When a gunman released smoke grenades and opened fire in a Brooklyn subway on Tuesday, the police didn’t find the suspect. An average New Yorker spotted him more than 24 hours later. Meanwhile, the counterterrorism unit of the NYPD was seen a few blocks away at a homeless encampment the morning after the shooting.
Despite the millions of dollars that are poured into police departments, policing in this country is still highly unsafe, prioritizing the wrong things and neglecting the safety of its citizens. Policing as we know it needs to change. These departments need to accept a pay cut with money going toward safe crime prevention or figure out how to better allocate funds to ensure everyone’s safety.

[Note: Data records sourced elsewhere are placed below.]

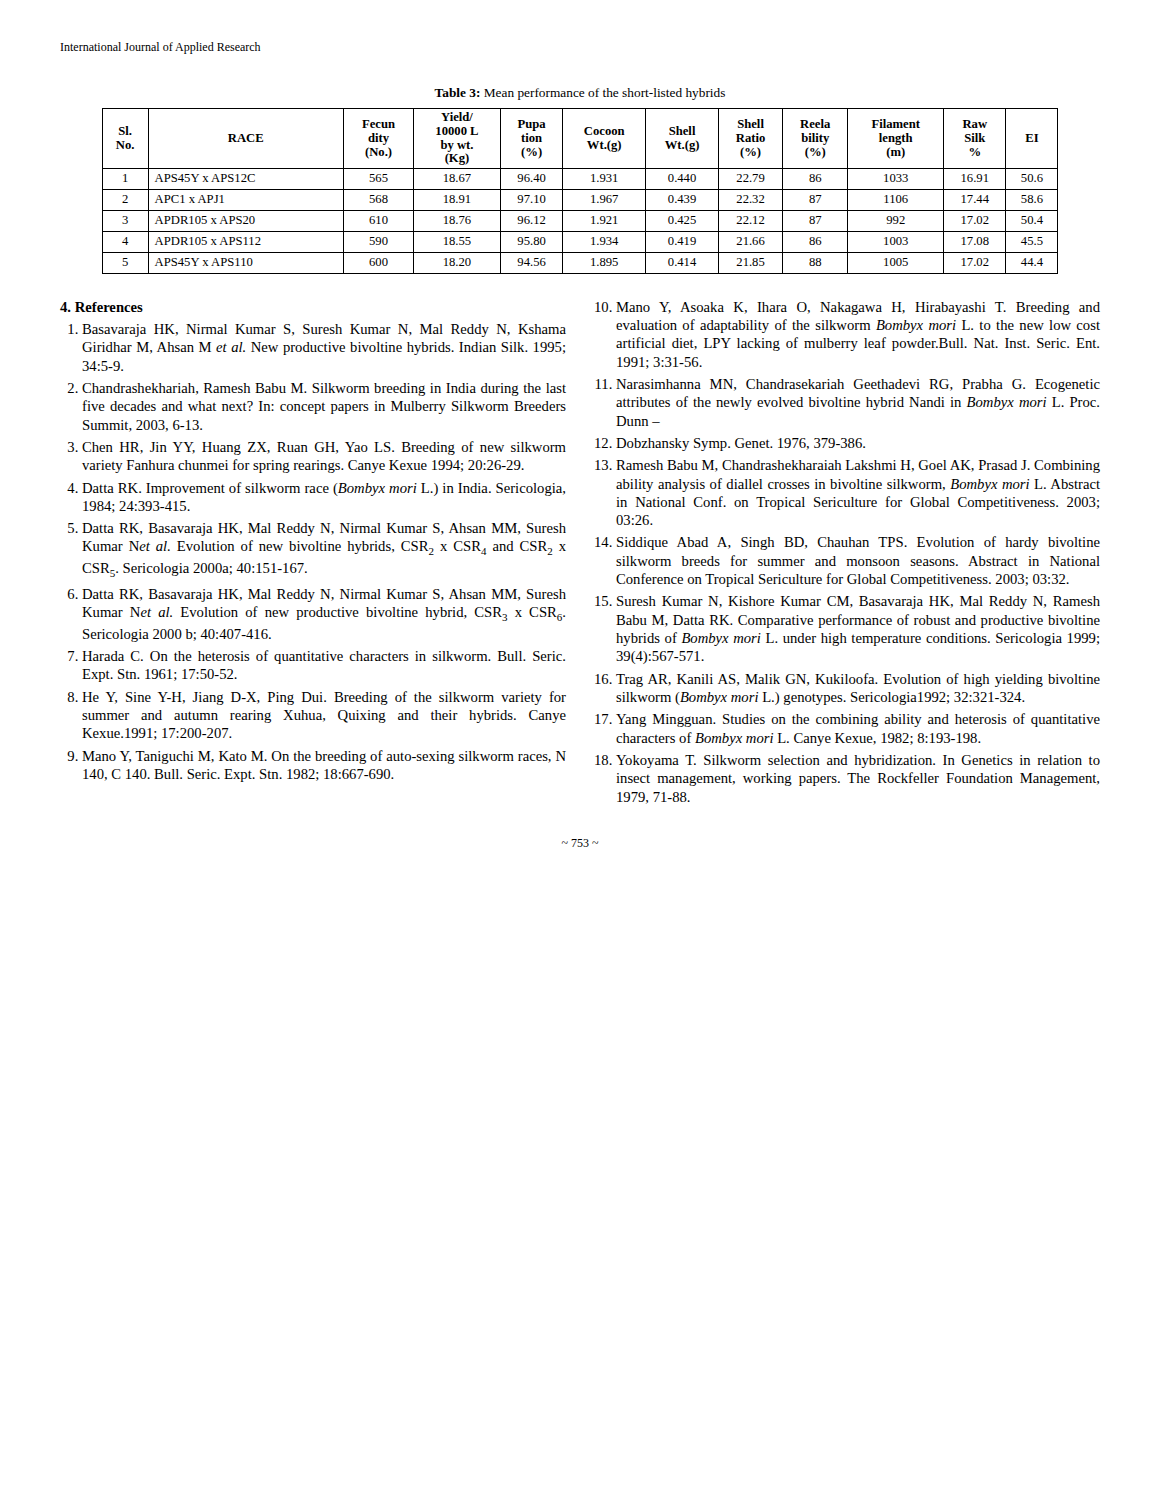International Journal of Applied Research
Table 3: Mean performance of the short-listed hybrids
| Sl. No. | RACE | Fecun dity (No.) | Yield/ 10000 L by wt. (Kg) | Pupa tion (%) | Cocoon Wt.(g) | Shell Wt.(g) | Shell Ratio (%) | Reela bility (%) | Filament length (m) | Raw Silk % | EI |
| --- | --- | --- | --- | --- | --- | --- | --- | --- | --- | --- | --- |
| 1 | APS45Y x APS12C | 565 | 18.67 | 96.40 | 1.931 | 0.440 | 22.79 | 86 | 1033 | 16.91 | 50.6 |
| 2 | APC1 x APJ1 | 568 | 18.91 | 97.10 | 1.967 | 0.439 | 22.32 | 87 | 1106 | 17.44 | 58.6 |
| 3 | APDR105 x APS20 | 610 | 18.76 | 96.12 | 1.921 | 0.425 | 22.12 | 87 | 992 | 17.02 | 50.4 |
| 4 | APDR105 x APS112 | 590 | 18.55 | 95.80 | 1.934 | 0.419 | 21.66 | 86 | 1003 | 17.08 | 45.5 |
| 5 | APS45Y x APS110 | 600 | 18.20 | 94.56 | 1.895 | 0.414 | 21.85 | 88 | 1005 | 17.02 | 44.4 |
4. References
Basavaraja HK, Nirmal Kumar S, Suresh Kumar N, Mal Reddy N, Kshama Giridhar M, Ahsan M et al. New productive bivoltine hybrids. Indian Silk. 1995; 34:5-9.
Chandrashekhariah, Ramesh Babu M. Silkworm breeding in India during the last five decades and what next? In: concept papers in Mulberry Silkworm Breeders Summit, 2003, 6-13.
Chen HR, Jin YY, Huang ZX, Ruan GH, Yao LS. Breeding of new silkworm variety Fanhura chunmei for spring rearings. Canye Kexue 1994; 20:26-29.
Datta RK. Improvement of silkworm race (Bombyx mori L.) in India. Sericologia, 1984; 24:393-415.
Datta RK, Basavaraja HK, Mal Reddy N, Nirmal Kumar S, Ahsan MM, Suresh Kumar Net al. Evolution of new bivoltine hybrids, CSR2 x CSR4 and CSR2 x CSR5. Sericologia 2000a; 40:151-167.
Datta RK, Basavaraja HK, Mal Reddy N, Nirmal Kumar S, Ahsan MM, Suresh Kumar Net al. Evolution of new productive bivoltine hybrid, CSR3 x CSR6. Sericologia 2000 b; 40:407-416.
Harada C. On the heterosis of quantitative characters in silkworm. Bull. Seric. Expt. Stn. 1961; 17:50-52.
He Y, Sine Y-H, Jiang D-X, Ping Dui. Breeding of the silkworm variety for summer and autumn rearing Xuhua, Quixing and their hybrids. Canye Kexue.1991; 17:200-207.
Mano Y, Taniguchi M, Kato M. On the breeding of auto-sexing silkworm races, N 140, C 140. Bull. Seric. Expt. Stn. 1982; 18:667-690.
Mano Y, Asoaka K, Ihara O, Nakagawa H, Hirabayashi T. Breeding and evaluation of adaptability of the silkworm Bombyx mori L. to the new low cost artificial diet, LPY lacking of mulberry leaf powder.Bull. Nat. Inst. Seric. Ent. 1991; 3:31-56.
Narasimhanna MN, Chandrasekariah Geethadevi RG, Prabha G. Ecogenetic attributes of the newly evolved bivoltine hybrid Nandi in Bombyx mori L. Proc. Dunn –
Dobzhansky Symp. Genet. 1976, 379-386.
Ramesh Babu M, Chandrashekharaiah Lakshmi H, Goel AK, Prasad J. Combining ability analysis of diallel crosses in bivoltine silkworm, Bombyx mori L. Abstract in National Conf. on Tropical Sericulture for Global Competitiveness. 2003; 03:26.
Siddique Abad A, Singh BD, Chauhan TPS. Evolution of hardy bivoltine silkworm breeds for summer and monsoon seasons. Abstract in National Conference on Tropical Sericulture for Global Competitiveness. 2003; 03:32.
Suresh Kumar N, Kishore Kumar CM, Basavaraja HK, Mal Reddy N, Ramesh Babu M, Datta RK. Comparative performance of robust and productive bivoltine hybrids of Bombyx mori L. under high temperature conditions. Sericologia 1999; 39(4):567-571.
Trag AR, Kanili AS, Malik GN, Kukiloofa. Evolution of high yielding bivoltine silkworm (Bombyx mori L.) genotypes. Sericologia1992; 32:321-324.
Yang Mingguan. Studies on the combining ability and heterosis of quantitative characters of Bombyx mori L. Canye Kexue, 1982; 8:193-198.
Yokoyama T. Silkworm selection and hybridization. In Genetics in relation to insect management, working papers. The Rockfeller Foundation Management, 1979, 71-88.
~ 753 ~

The incompetence that the police showed during the Brooklyn shooter situation shows that increasing the number of officers in the city doesn’t help public safety. Eyewitnesses report, which the NYPD disputes, claim that after the shooting, the captain at the station didn’t stop the trains where the suspect could have escaped.
Despite New York Mayor Eric Adams’ increase in uniformed officers in subway stations, more than 3,500 police officers couldn’t prevent a shooting and took an unacceptable number of hours to find the suspect.
Cities such as Austin have reduced police budgets over the past couple of years and have instead successfully put their money toward community development. The money has gone to everything from public safety efforts to helping the homeless. There are ways to make communities safer without the presence of police — especially when they are incompetent. There is also very little research that says that increased police presence leads to less crime, so policing needs to be rethought— including allocating funds to different resources to keep the community safe.
Despite rumors that defunding police — or at least funding police departments less than we do now — leads to more crime, evidence shows that crime prevention, such as increasing educational opportunities and community programming, leads to less crime and a safer community. Funding for the police shouldn’t go toward arresting homeless people or people selling food in the subway or even those jumping the subway turnstile. It should go toward community development.
At the very least, those $5 billion dollars should have been able to stop a shooter at large from escaping police custody with thousands of officers in the region.